The police force search for clues, but their best witness Gina Kemmer - Marisa's best friend - can't be contacted. That's because she's been shot and left for dead at the bottom of the well, conveniently unable to reveal any vital information. That leaves them with wealthy Milo Bordain, who funded Marisa's lifestyle and saw Marisa and Haley as her own sort of subtitute family. She's been sent a gruesome gift in the mail and it would appear she is next on the list. Meanwhile, Anne's attempts to draw the killer's identity out of Haley brings her under increasing threat herself.
"Deeper Than The Dead" was good enough that I immediately grabbed this second installment. And while it easily maintains interest throughout, it is a much lesser effort than its predecessor. At the end of the day, there simply isn't much plot. The novel sits in a holding pattern while the police search for clues and Gina attempts to save herself from a dirty death at the bottom of a well. This is typical murder-of-the-week territory, little different from any crime TV show you might see. It's padded out with a highly unnecessary subplot involving psychotic little Dennis Farman, who stabbed a classmate in the previous novel. He's institutionalised now and Anne continues to visit him. His eventual escape and attack on Anne contributes nothing to....well, nothing. Everything gets wrapped up nice and easy at the end, with a rush of exposition to explain why things panned out the way they did. If Hoag were a better writer, bits and pieces of this truth could have been dropped througout the novel, and lessened the dragging pace. On top of all this, it STILL doesn't feel like this is taking place in 1986. The only real indication this is set in the past is through random statements dropped by various law enforcement personnel about how technologies will "soon" be available.
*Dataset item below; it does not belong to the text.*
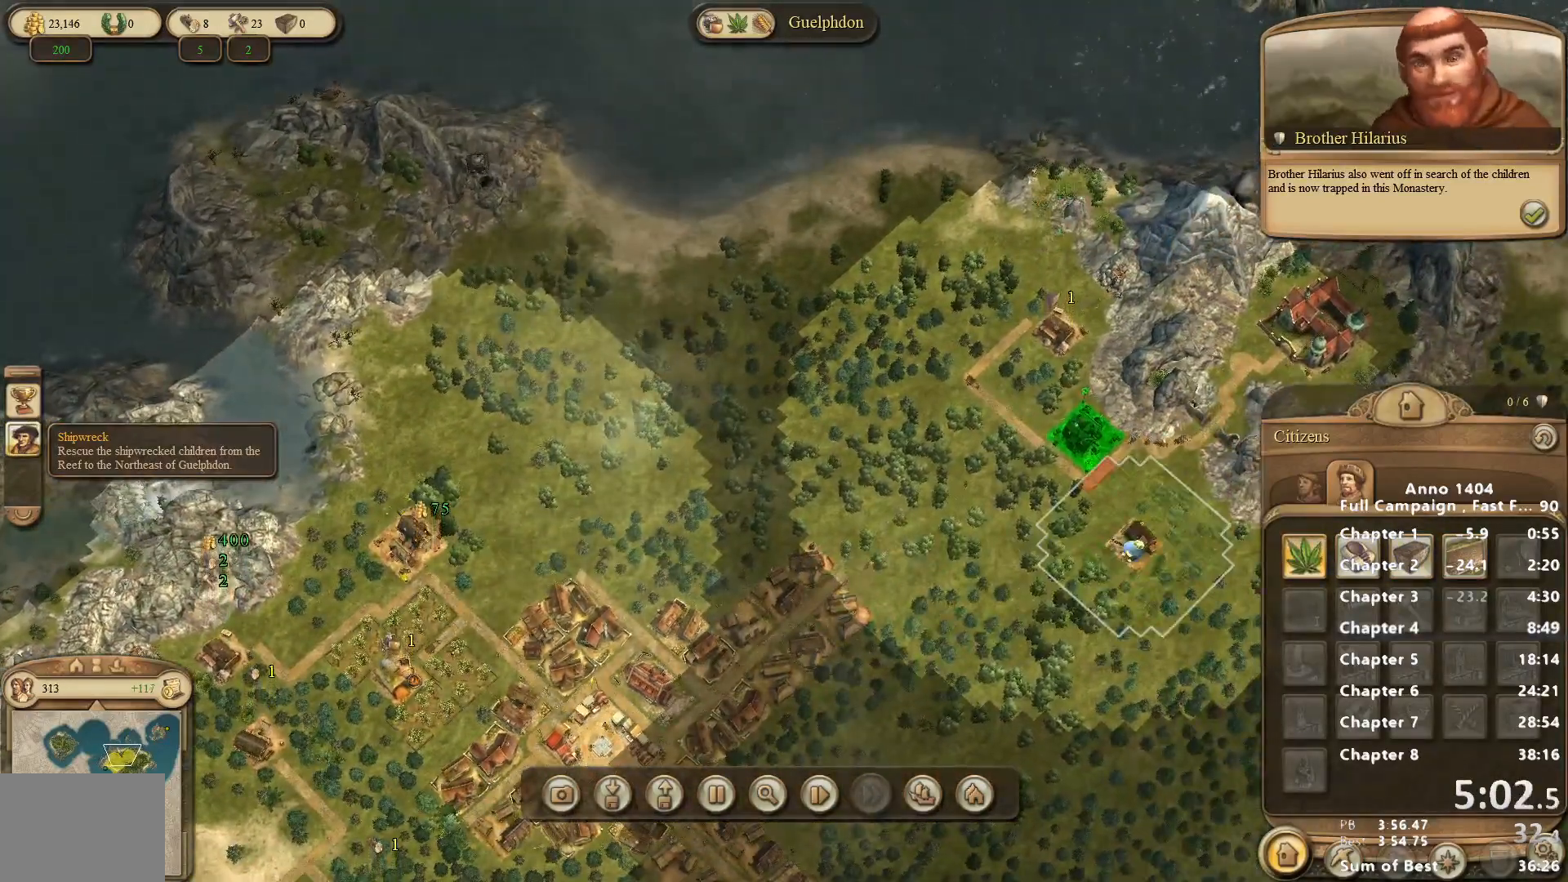
{"keys": [], "mouse": [], "events": [[33, "mouse_left", "up"]]}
"Secrets To The Grave" isn't a total waste of time. It has the odd suspenseful moment here and there. But there's a curious lack of urgency to the proceedings, too many red herrings but with too few suspects to justify it, and a plot that tries to keep too much hidden, resulting in boredom rather than intrigue. Cut about fifty per cent of the extraneous material and you might have something to work with.